Last summer, my first one living back in the UK for two decades, was a patriotic sports fan’s nirvana.

Naturally there was the full glory of the Olympics and Paralympics which seemed to inspire British sportspeople and sports fans in equal measures.

Athletes like Mo Farah, Jess Ennis, David Weir, Ben Ainslie, Sir Chris Hoy, Jamie Peacock, Ellie Simmonds, Greg Rutherford, Katherine Grainger, Sarah Storey and a whole host more besides became household names during those glorious summer months.

But that was by no means all.

(Sir) Bradley Wiggins becoming Britain’s first ever winner of the Tour de France…Rory McIlroy winning the US PGA golf competition by a record 8 strokes…the dramatic victory for Europe (inc GB golfers) over the US in the Ryder Cup…the hits just kept on coming.

Proof of this unprecedented success came later in the year with the BBC’s Sports Personality of the Year, where there was heated debate as to who should be on the list of top ten nominations,  let alone who should win.

(This seemed in stark contrast to previous years where the winner seemed typically to be a choice between a horse rider who didn’t fall off much, a car driver who came 3rd and a footballer who won some caps for a mediocre England team and wasn’t too obnoxious).
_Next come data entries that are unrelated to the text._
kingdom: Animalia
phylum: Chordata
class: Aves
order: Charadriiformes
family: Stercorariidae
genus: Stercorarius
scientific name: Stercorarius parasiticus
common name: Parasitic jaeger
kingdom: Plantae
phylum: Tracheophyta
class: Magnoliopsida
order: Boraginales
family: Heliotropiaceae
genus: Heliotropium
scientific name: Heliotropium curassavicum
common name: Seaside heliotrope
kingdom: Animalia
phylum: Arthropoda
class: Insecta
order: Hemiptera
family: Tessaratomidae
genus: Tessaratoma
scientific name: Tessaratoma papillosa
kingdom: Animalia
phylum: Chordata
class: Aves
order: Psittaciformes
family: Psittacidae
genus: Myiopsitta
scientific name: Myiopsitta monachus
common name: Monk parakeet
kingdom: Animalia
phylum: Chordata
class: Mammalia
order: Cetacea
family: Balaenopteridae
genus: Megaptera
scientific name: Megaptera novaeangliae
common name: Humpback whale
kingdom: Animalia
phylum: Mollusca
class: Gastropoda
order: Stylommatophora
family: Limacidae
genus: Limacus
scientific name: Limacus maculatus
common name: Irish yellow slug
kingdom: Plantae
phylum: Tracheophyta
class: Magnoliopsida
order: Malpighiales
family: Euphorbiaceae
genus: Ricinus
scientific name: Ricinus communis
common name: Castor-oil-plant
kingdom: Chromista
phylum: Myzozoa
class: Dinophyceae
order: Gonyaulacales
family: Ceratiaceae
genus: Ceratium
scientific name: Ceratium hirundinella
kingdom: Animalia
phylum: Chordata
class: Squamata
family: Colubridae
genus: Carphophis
But this was not the case in 2012, following the ‘golden summer of sport’ where there were any one of a number of worthy candidates for the BBC award, many of whom were also subsequently honoured with assorted OBEs, MBEs and Knighthoods.

Of course, the problem with this success is how on earth do you follow it? A fact brought up as soon as the Closing ceremony was over by the gloom merchants who were probably also the ones predicting (hoping?) the Olympics would be a disaster in the first place.

“Enjoy it while it lasts. It will never be like this again” they would moan in Eeyore-like tone, secretly glad that the default setting of frustration and misery would soon be returning to British sports fans.

But hold on a minute. Maybe there is life in the old dog yet.

Last weekend, saw triumphs for both the British and Irish Lions (1st series win for 16 years) and, of course, Andy Murray (1st men’s singles winner at Wimbledon for 77 years).

A few weeks ago, Justin Rose won the US Open Golf tournament (1st Englishman for 43 years) and as I write this, Chris Froome is leading the Tour de France, bidding to make it two in a row for Britain’s Team Sky.

And to cap it all, the first game in back-to-back Ashes series started today wherein England are hoping to extend their superiority over Australia for a third straight series (which hasn’t happened since 1981).

So whilst I will grudgingly accept that we will maybe never quite match last summer for sporting wonderment, I reckon this year is shaping up rather nicely, don’t you?